Temporary bed and breakfast accommodation for homeless people in west Suffolk is set to cost taxpayers almost a quarter of a million pounds.

St Edmundsbury Borough Council anticipates spending £215,000 on putting people accepted as homeless into B&Bs this financial year - more than six times the council’s £35,000 outlay two years ago.

The spending comes amid growing pressure on the council’s social housing system, with reliance on B&Bs - traditionally seen as a last resort - and other temporary accommodation on the rise.

Homeless charities have called on councils to do more to prevent people ending up in B&Bs, while councillor Frank Warby thinks St Edmundsbury should spend the money on better solutions.

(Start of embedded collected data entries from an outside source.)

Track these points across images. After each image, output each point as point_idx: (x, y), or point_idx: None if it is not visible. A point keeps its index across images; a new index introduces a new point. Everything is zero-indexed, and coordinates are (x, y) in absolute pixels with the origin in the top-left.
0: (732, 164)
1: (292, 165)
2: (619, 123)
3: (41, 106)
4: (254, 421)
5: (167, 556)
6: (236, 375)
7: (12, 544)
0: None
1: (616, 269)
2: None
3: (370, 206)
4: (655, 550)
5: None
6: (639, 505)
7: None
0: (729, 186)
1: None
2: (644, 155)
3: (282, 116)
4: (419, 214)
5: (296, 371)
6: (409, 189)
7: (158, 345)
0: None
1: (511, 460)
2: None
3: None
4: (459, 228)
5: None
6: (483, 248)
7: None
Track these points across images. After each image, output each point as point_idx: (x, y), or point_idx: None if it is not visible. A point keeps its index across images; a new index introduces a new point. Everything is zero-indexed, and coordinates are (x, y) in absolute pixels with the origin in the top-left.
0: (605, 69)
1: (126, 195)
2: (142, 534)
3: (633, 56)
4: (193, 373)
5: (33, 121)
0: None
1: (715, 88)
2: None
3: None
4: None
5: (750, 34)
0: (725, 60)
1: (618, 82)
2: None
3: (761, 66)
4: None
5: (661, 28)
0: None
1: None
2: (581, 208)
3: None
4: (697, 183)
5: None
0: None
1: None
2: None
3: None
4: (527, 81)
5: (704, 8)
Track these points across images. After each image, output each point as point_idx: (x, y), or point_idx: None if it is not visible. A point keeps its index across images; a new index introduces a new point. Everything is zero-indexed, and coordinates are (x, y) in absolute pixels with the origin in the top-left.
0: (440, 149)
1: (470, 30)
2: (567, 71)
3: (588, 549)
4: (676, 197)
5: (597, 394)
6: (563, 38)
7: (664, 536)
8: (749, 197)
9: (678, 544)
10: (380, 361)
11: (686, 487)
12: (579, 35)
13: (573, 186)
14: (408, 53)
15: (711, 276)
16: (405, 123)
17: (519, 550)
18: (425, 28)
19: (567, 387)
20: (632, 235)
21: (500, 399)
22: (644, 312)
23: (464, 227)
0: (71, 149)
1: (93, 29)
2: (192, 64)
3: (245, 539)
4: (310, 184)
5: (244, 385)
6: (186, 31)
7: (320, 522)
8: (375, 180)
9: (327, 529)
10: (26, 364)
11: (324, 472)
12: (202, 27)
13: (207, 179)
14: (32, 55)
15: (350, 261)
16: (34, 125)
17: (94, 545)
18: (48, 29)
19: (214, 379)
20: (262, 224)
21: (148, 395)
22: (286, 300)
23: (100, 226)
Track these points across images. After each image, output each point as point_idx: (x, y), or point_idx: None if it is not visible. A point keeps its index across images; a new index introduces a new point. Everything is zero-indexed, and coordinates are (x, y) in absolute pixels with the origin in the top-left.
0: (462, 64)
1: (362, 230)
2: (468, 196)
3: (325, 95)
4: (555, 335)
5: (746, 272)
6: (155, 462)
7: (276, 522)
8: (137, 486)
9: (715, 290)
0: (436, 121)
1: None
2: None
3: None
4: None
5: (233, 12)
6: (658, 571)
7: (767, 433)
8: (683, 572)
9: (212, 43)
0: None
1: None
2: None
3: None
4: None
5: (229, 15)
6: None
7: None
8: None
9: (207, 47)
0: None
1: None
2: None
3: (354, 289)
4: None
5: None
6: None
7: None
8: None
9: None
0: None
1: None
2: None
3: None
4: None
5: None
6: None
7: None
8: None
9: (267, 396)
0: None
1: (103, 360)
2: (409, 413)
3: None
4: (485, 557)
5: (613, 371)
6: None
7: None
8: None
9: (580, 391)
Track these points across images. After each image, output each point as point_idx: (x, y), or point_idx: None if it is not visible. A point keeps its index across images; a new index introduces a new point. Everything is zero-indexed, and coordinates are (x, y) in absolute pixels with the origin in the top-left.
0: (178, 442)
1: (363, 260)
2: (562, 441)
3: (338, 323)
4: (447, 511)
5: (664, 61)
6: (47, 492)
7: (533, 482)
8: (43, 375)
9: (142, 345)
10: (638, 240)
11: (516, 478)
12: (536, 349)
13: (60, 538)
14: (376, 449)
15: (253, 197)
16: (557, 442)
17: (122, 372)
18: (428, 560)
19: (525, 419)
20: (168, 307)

He said: “We’d be better off spending that on buying houses for people to live in rather than wasting it on bed and breakfasts.

“They’re only there for six weeks, and then they move on. It’s an awful waste of money.”

St Edmundsbury spent £146,000 on B&Bs last year, with local and national organisations blaming the rising numbers of homeless people on changes to the welfare system.

A Freedom of Information (FoI) request by the EADT found the number of households in temporary and either shared or bed and breakfast accommodation increased dramatically after the second half of 2012.

Anne Gower, the council’s cabinet member for housing, said: “We have a duty to find accommodation for homeless people. Bed and breakfast is the most expensive solution of the range of options that we use.

“Since last summer, we’ve managed to reduce the number of people in B&Bs from 28 to eight.”

Councils are only allowed to place homeless families or pregnant women in B&Bs for up to six weeks.

Shelter chief executive Campbell Robb said: “Our welfare system must be fair, but these figures show that cuts to our housing safety net are simply a false economy, leaving more families stuck in emergency accommodation like bed and breakfasts while the cost to the public purse soars.

“The only way to bring down these costs is to protect the safety net that stops more of us spiralling down into homelessness, and to build the affordable homes we desperately need.”

Last month the EADT revealed that homelessness applications to the council had quadrupled since 2010, and that only a handful of one-bedroom houses are assigned every fortnight as around 750 people wait for such accommodation.

Mr Warby, who sits on a council panel looking at solutions for homelessness, also criticised the cost of private renting in Bury St Edmunds.

“A two-bedroom house in Etna Road is £1,200 a month,” he said at a meeting on Wednesday.

“How do they expect young people working, with the average wage in Bury, to be able to afford that? You might as well get a mortgage.

“I think we need to look at that before telling people ‘get yourself on the private housing list’.”

Liz Watts, one of two directors for the West Suffolk partnership between St Edmundsbury and Forest Heath, said the council is examining cheaper alternatives.

She said: “At the moment, if we can’t find temporary accommodation for them, we need to place them in bed and breakfast.

“Would it be a better option for somebody else, maybe a housing association or even the council, to rent a house and use it as temporary accommodation?

“That might be a better solution for the homeless, and also financially better for the council.”